Extracted records:

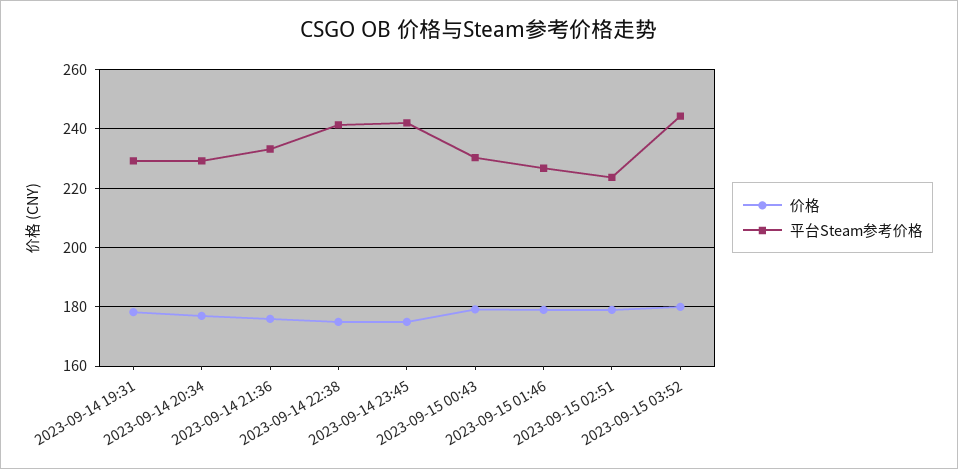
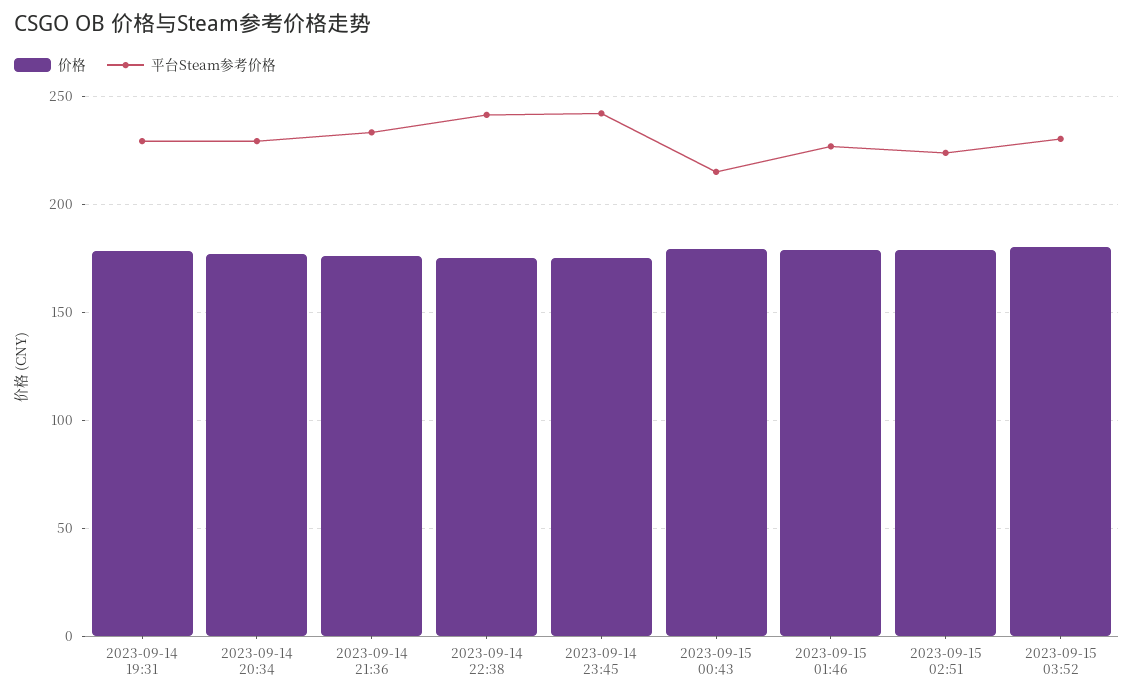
  {
    "价格": {
      "2023-09-14 19:31": 177.5,
      "2023-09-14 20:34": 177.5,
      "2023-09-14 21:36": 175,
      "2023-09-14 22:38": 175,
      "2023-09-14 23:45": 175,
      "2023-09-15 00:43": 180,
      "2023-09-15 01:46": 180,
      "2023-09-15 02:51": 180,
      "2023-09-15 03:52": 180
    },
    "平台Steam参考价格": {
      "2023-09-14 19:31": 230,
      "2023-09-14 20:34": 230,
      "2023-09-14 21:36": 232.5,
      "2023-09-14 22:38": 242.5,
      "2023-09-14 23:45": 242.5,
-     "2023-09-15 00:43": 230,
+     "2023-09-15 00:43": 215,
      "2023-09-15 01:46": 227.5,
      "2023-09-15 02:51": 222.5,
-     "2023-09-15 03:52": 245
+     "2023-09-15 03:52": 230
    }
  }

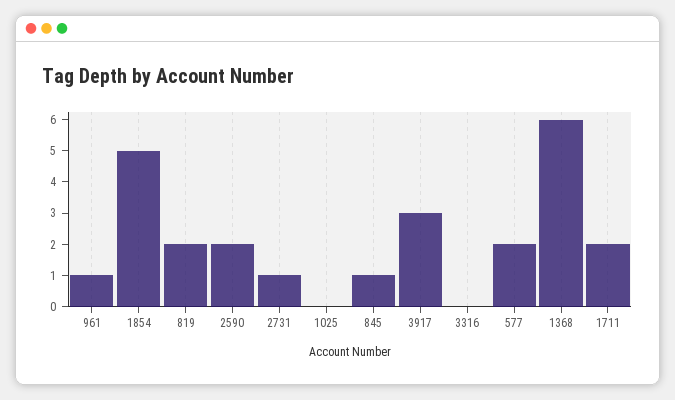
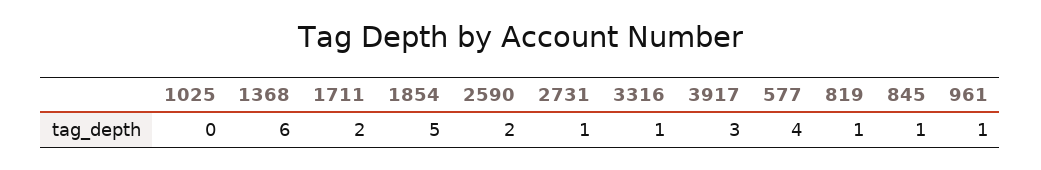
  {
    "961": 1,
    "1854": 5,
-   "819": 2,
+   "819": 1,
    "2590": 2,
    "2731": 1,
    "1025": 0,
    "845": 1,
    "3917": 3,
-   "3316": 0,
+   "3316": 1,
-   "577": 2,
+   "577": 4,
    "1368": 6,
    "1711": 2
  }

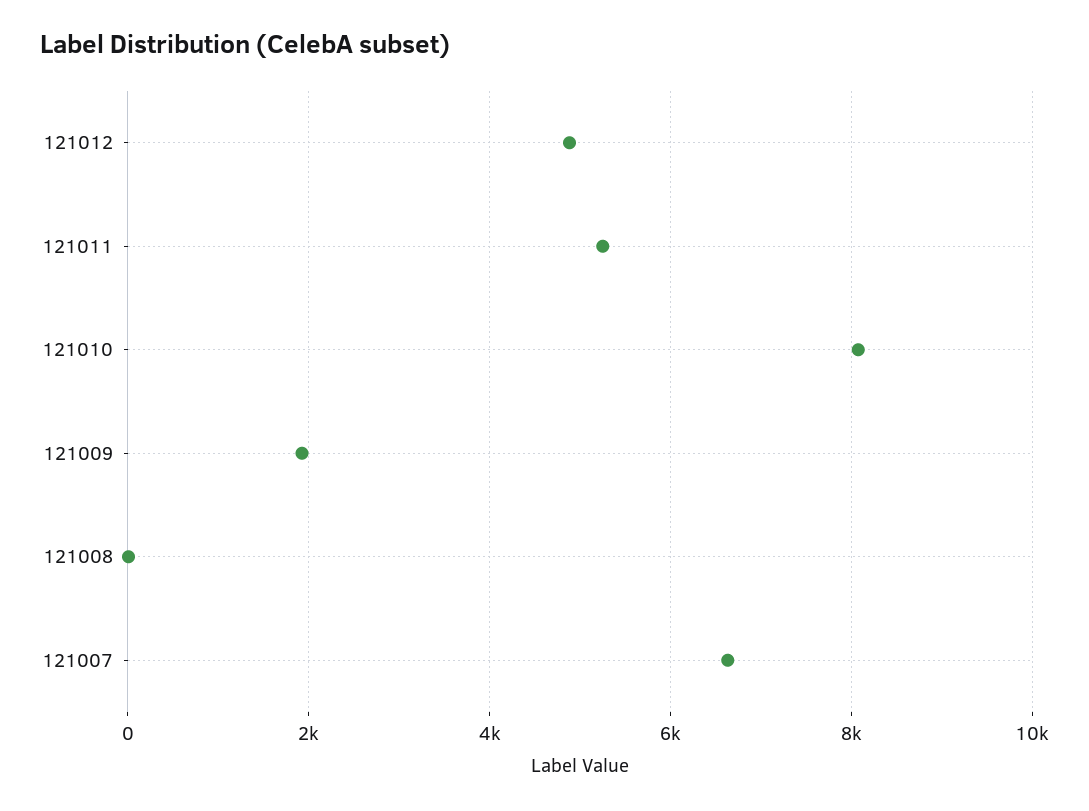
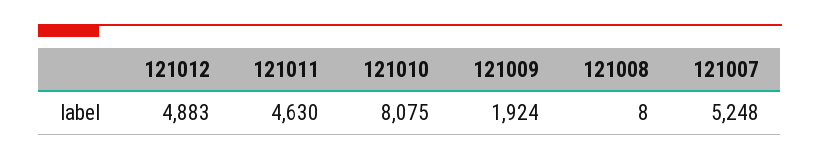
  {
    "121012": 4883,
-   "121011": 5200,
+   "121011": 4630,
    "121010": 8075,
    "121009": 1924,
    "121008": 8,
-   "121007": 6600
+   "121007": 5248
  }

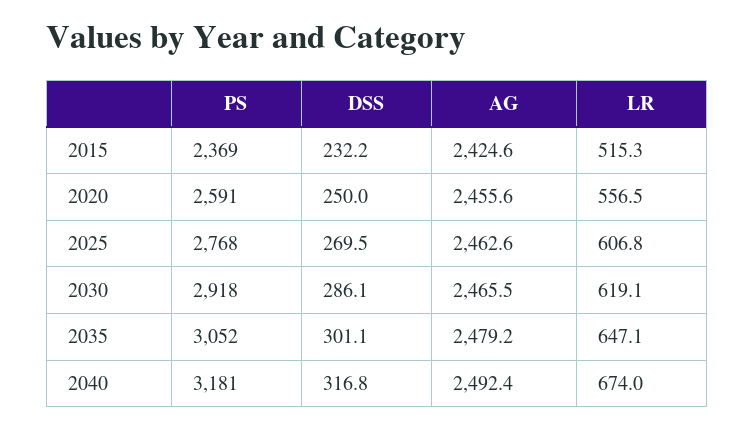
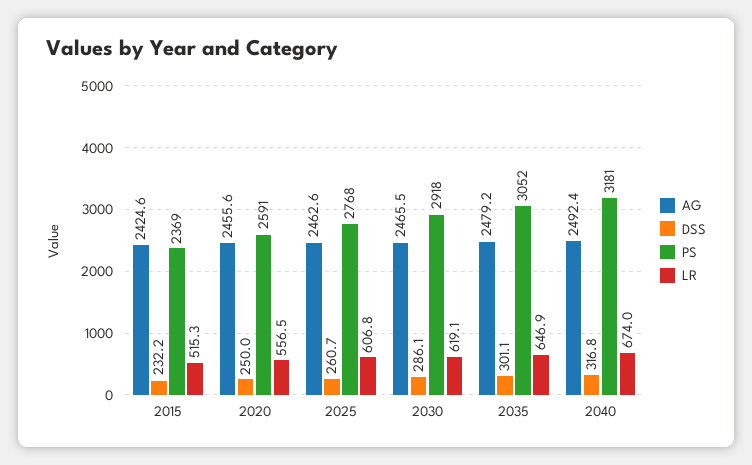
  {
    "PS": {
      "2015": 2369,
      "2020": 2591,
      "2025": 2768,
      "2030": 2918,
      "2035": 3052,
      "2040": 3181
    },
    "DSS": {
      "2015": 232.2,
      "2020": 250,
-     "2025": 269.5,
+     "2025": 260.7,
      "2030": 286.1,
      "2035": 301.1,
      "2040": 316.8
    },
    "AG": {
      "2015": 2424.6,
      "2020": 2455.6,
      "2025": 2462.6,
      "2030": 2465.5,
      "2035": 2479.2,
      "2040": 2492.4
    },
    "LR": {
      "2015": 515.3,
      "2020": 556.5,
      "2025": 606.8,
      "2030": 619.1,
-     "2035": 647.1,
+     "2035": 646.9,
      "2040": 674
    }
  }

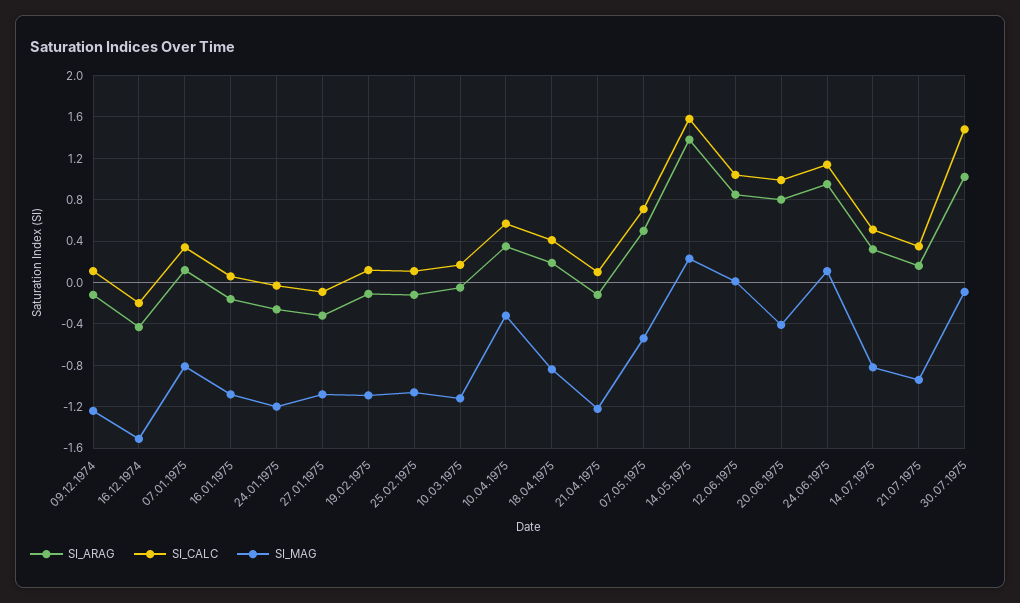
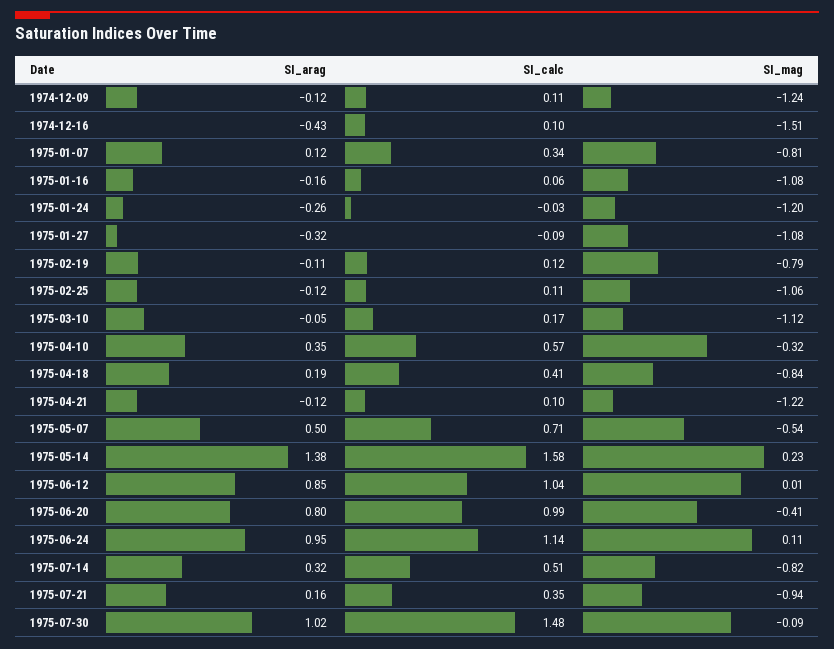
  {
    "SI_ARAG": {
      "09.12.1974": -0.12,
      "16.12.1974": -0.43,
      "07.01.1975": 0.12,
      "16.01.1975": -0.16,
      "24.01.1975": -0.26,
      "27.01.1975": -0.32,
      "19.02.1975": -0.11,
      "25.02.1975": -0.12,
      "10.03.1975": -0.05,
      "10.04.1975": 0.35,
      "18.04.1975": 0.19,
      "21.04.1975": -0.12,
      "07.05.1975": 0.5,
      "14.05.1975": 1.38,
      "12.06.1975": 0.85,
      "20.06.1975": 0.8,
      "24.06.1975": 0.95,
      "14.07.1975": 0.32,
      "21.07.1975": 0.16,
      "30.07.1975": 1.02
    },
    "SI_CALC": {
      "09.12.1974": 0.11,
-     "16.12.1974": -0.2,
+     "16.12.1974": 0.1,
      "07.01.1975": 0.34,
      "16.01.1975": 0.06,
      "24.01.1975": -0.03,
      "27.01.1975": -0.09,
      "19.02.1975": 0.12,
      "25.02.1975": 0.11,
      "10.03.1975": 0.17,
      "10.04.1975": 0.57,
      "18.04.1975": 0.41,
      "21.04.1975": 0.1,
      "07.05.1975": 0.71,
      "14.05.1975": 1.58,
      "12.06.1975": 1.04,
      "20.06.1975": 0.99,
      "24.06.1975": 1.14,
      "14.07.1975": 0.51,
      "21.07.1975": 0.35,
      "30.07.1975": 1.48
    },
    "SI_MAG": {
      "09.12.1974": -1.24,
      "16.12.1974": -1.51,
      "07.01.1975": -0.81,
      "16.01.1975": -1.08,
      "24.01.1975": -1.2,
      "27.01.1975": -1.08,
-     "19.02.1975": -1.1,
+     "19.02.1975": -0.79,
      "25.02.1975": -1.06,
      "10.03.1975": -1.12,
      "10.04.1975": -0.32,
      "18.04.1975": -0.84,
      "21.04.1975": -1.22,
      "07.05.1975": -0.54,
      "14.05.1975": 0.23,
      "12.06.1975": 0.01,
      "20.06.1975": -0.41,
      "24.06.1975": 0.11,
      "14.07.1975": -0.82,
      "21.07.1975": -0.94,
      "30.07.1975": -0.09
    }
  }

**Problem details**.
Could you transcribe every entry above exactly, leaving out the images?

**Solution to this problem**.
  {
    "价格": {
      "2023-09-14 19:31": 177.5,
      "2023-09-14 20:34": 177.5,
      "2023-09-14 21:36": 175,
      "2023-09-14 22:38": 175,
      "2023-09-14 23:45": 175,
      "2023-09-15 00:43": 180,
      "2023-09-15 01:46": 180,
      "2023-09-15 02:51": 180,
      "2023-09-15 03:52": 180
    },
    "平台Steam参考价格": {
      "2023-09-14 19:31": 230,
      "2023-09-14 20:34": 230,
      "2023-09-14 21:36": 232.5,
      "2023-09-14 22:38": 242.5,
      "2023-09-14 23:45": 242.5,
-     "2023-09-15 00:43": 230,
+     "2023-09-15 00:43": 215,
      "2023-09-15 01:46": 227.5,
      "2023-09-15 02:51": 222.5,
-     "2023-09-15 03:52": 245
+     "2023-09-15 03:52": 230
    }
  }

  {
    "961": 1,
    "1854": 5,
-   "819": 2,
+   "819": 1,
    "2590": 2,
    "2731": 1,
    "1025": 0,
    "845": 1,
    "3917": 3,
-   "3316": 0,
+   "3316": 1,
-   "577": 2,
+   "577": 4,
    "1368": 6,
    "1711": 2
  }

  {
    "121012": 4883,
-   "121011": 5200,
+   "121011": 4630,
    "121010": 8075,
    "121009": 1924,
    "121008": 8,
-   "121007": 6600
+   "121007": 5248
  }

  {
    "PS": {
      "2015": 2369,
      "2020": 2591,
      "2025": 2768,
      "2030": 2918,
      "2035": 3052,
      "2040": 3181
    },
    "DSS": {
      "2015": 232.2,
      "2020": 250,
-     "2025": 269.5,
+     "2025": 260.7,
      "2030": 286.1,
      "2035": 301.1,
      "2040": 316.8
    },
    "AG": {
      "2015": 2424.6,
      "2020": 2455.6,
      "2025": 2462.6,
      "2030": 2465.5,
      "2035": 2479.2,
      "2040": 2492.4
    },
    "LR": {
      "2015": 515.3,
      "2020": 556.5,
      "2025": 606.8,
      "2030": 619.1,
-     "2035": 647.1,
+     "2035": 646.9,
      "2040": 674
    }
  }

  {
    "SI_ARAG": {
      "09.12.1974": -0.12,
      "16.12.1974": -0.43,
      "07.01.1975": 0.12,
      "16.01.1975": -0.16,
      "24.01.1975": -0.26,
      "27.01.1975": -0.32,
      "19.02.1975": -0.11,
      "25.02.1975": -0.12,
      "10.03.1975": -0.05,
      "10.04.1975": 0.35,
      "18.04.1975": 0.19,
      "21.04.1975": -0.12,
      "07.05.1975": 0.5,
      "14.05.1975": 1.38,
      "12.06.1975": 0.85,
      "20.06.1975": 0.8,
      "24.06.1975": 0.95,
      "14.07.1975": 0.32,
      "21.07.1975": 0.16,
      "30.07.1975": 1.02
    },
    "SI_CALC": {
      "09.12.1974": 0.11,
-     "16.12.1974": -0.2,
+     "16.12.1974": 0.1,
      "07.01.1975": 0.34,
      "16.01.1975": 0.06,
      "24.01.1975": -0.03,
      "27.01.1975": -0.09,
      "19.02.1975": 0.12,
      "25.02.1975": 0.11,
      "10.03.1975": 0.17,
      "10.04.1975": 0.57,
      "18.04.1975": 0.41,
      "21.04.1975": 0.1,
      "07.05.1975": 0.71,
      "14.05.1975": 1.58,
      "12.06.1975": 1.04,
      "20.06.1975": 0.99,
      "24.06.1975": 1.14,
      "14.07.1975": 0.51,
      "21.07.1975": 0.35,
      "30.07.1975": 1.48
    },
    "SI_MAG": {
      "09.12.1974": -1.24,
      "16.12.1974": -1.51,
      "07.01.1975": -0.81,
      "16.01.1975": -1.08,
      "24.01.1975": -1.2,
      "27.01.1975": -1.08,
-     "19.02.1975": -1.1,
+     "19.02.1975": -0.79,
      "25.02.1975": -1.06,
      "10.03.1975": -1.12,
      "10.04.1975": -0.32,
      "18.04.1975": -0.84,
      "21.04.1975": -1.22,
      "07.05.1975": -0.54,
      "14.05.1975": 0.23,
      "12.06.1975": 0.01,
      "20.06.1975": -0.41,
      "24.06.1975": 0.11,
      "14.07.1975": -0.82,
      "21.07.1975": -0.94,
      "30.07.1975": -0.09
    }
  }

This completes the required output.